目の前の学生

11月15日(金)

教卓のまん前の席を指定されたGさんは、テストの前から落ち着きがありませんでした。隣の席のXさんのノートをのぞき込んだり国の言葉でなにやら質問したりしていました。直前の確認と言えば聞こえがいいですが、表情はあまり真剣には見えませんでした。

テストが始まっても、貧乏揺すりこそしませんでしたが、口をパクパクさせたり手をあっちこっち動かしたり、あげもらいか貸し借りか行き来かわかりませんが、語彙か文法か自分なりに確認しているようでした。周りの学生は試験問題に真剣に取り組んでいるので、そんなGさんの動作など眼中にないようでしたから、放置しておきました。

聴解の時間になると、できない学生の典型的パターンに陥りました。次の問題が始まっているのに、前の問題の答えをあれこれいじりまわすのです。消しゴムで消して書き直している間に、新しい問題はどんどん進みます。そうすると、その問題も聞き取れなくて、そのまた次の問題の時に答えを考えることになります。すると、そのまたまた次の問題が…というように、悪循環に陥ってしまいます。Gさんは自転車操業にもなっていないようでした。

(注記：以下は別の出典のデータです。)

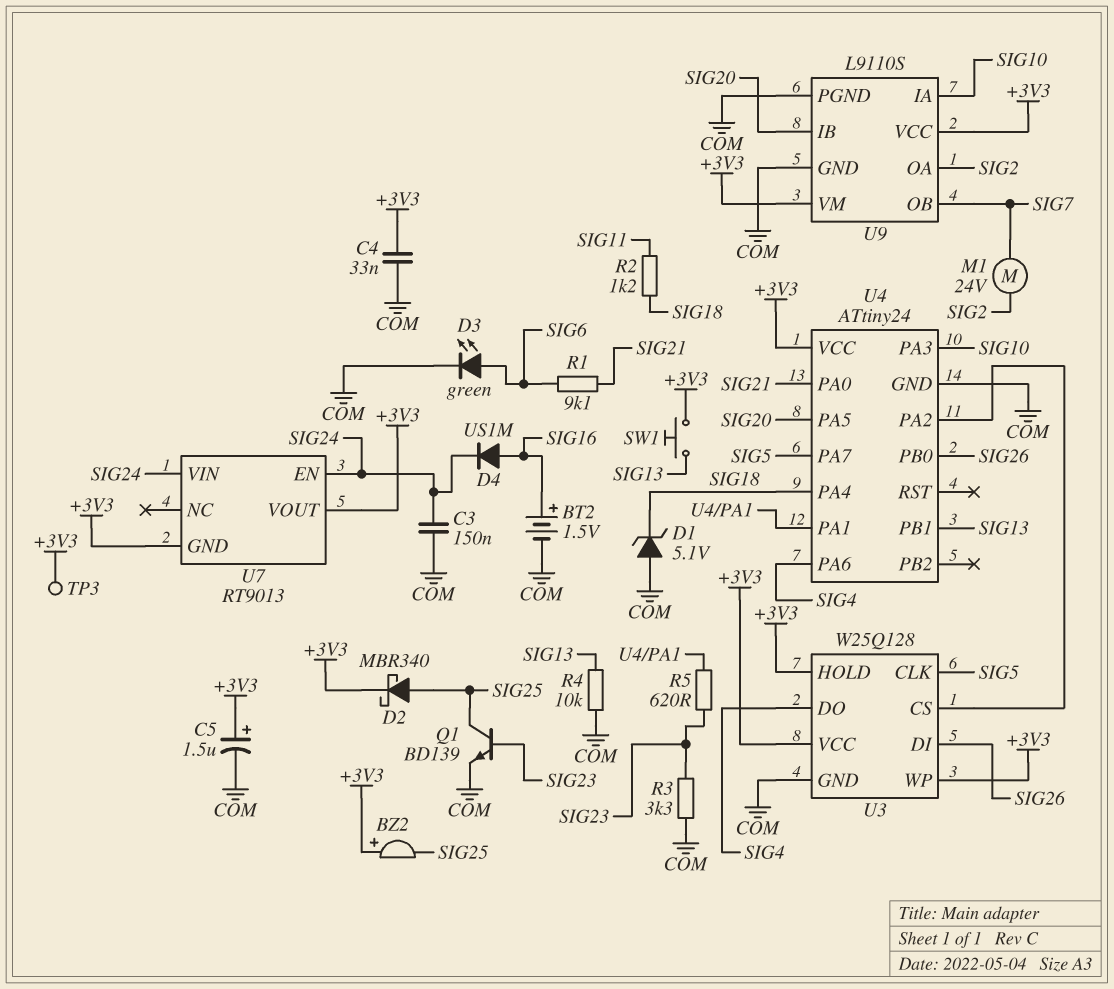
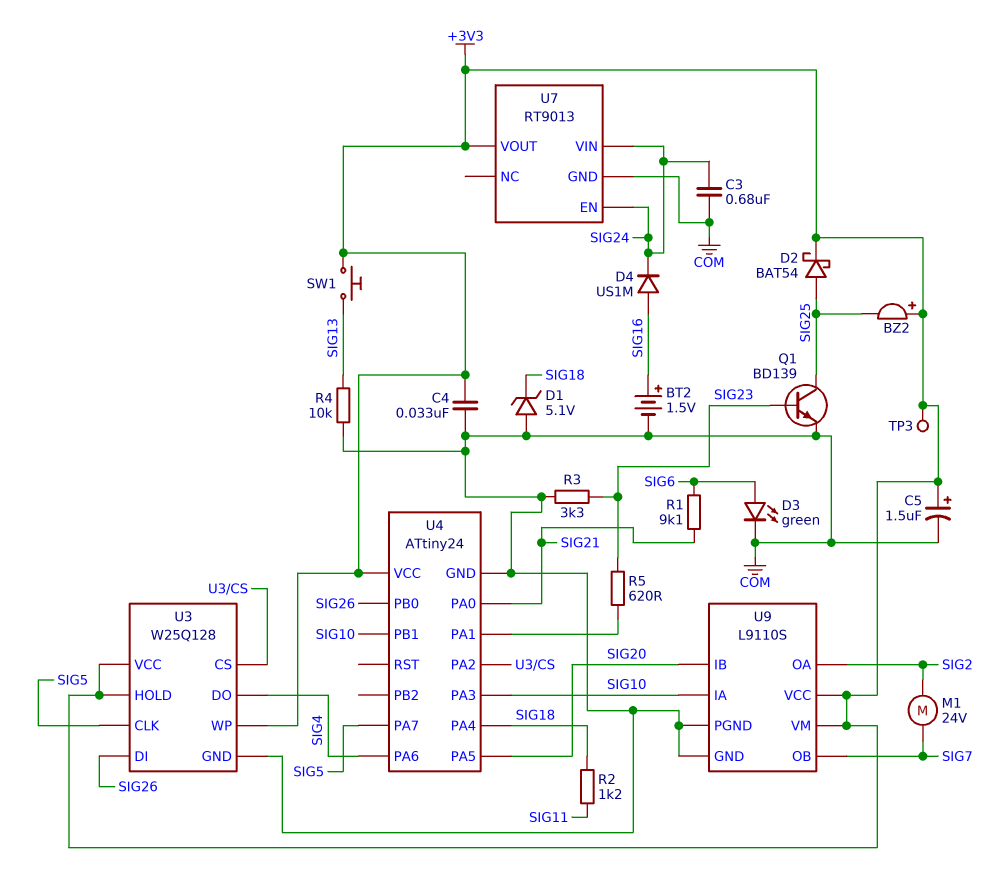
C3: 150nF (COM, SIG24) -> 680nF (COM, SIG24)
D2: schottky MBR340 (A SIG25, K +3V3) -> schottky BAT54 (A SIG25, K +3V3)
U4 pin PB1: SIG13 -> SIG10
U7 pin GND: +3V3 -> COM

多くの留学生を見ていると、中には勉強に不向きなのもいます。そういう学生は勉強以外の分野で活躍すれば幸せになれるでしょうが、日本語という外国語を勉強しているうちは、苦難の連続です。Gさんにもそんなにおいを感じ取りました。まだ初級のGさんは、卒業が再来年の3月です。それまでもつのかなあと、心配になりました。

中間テストが終わりました。あさっては水上バスの旅です。Gさんも、こちらは楽しんでくれるでしょうか。お台場で活躍してくれるでしょうか。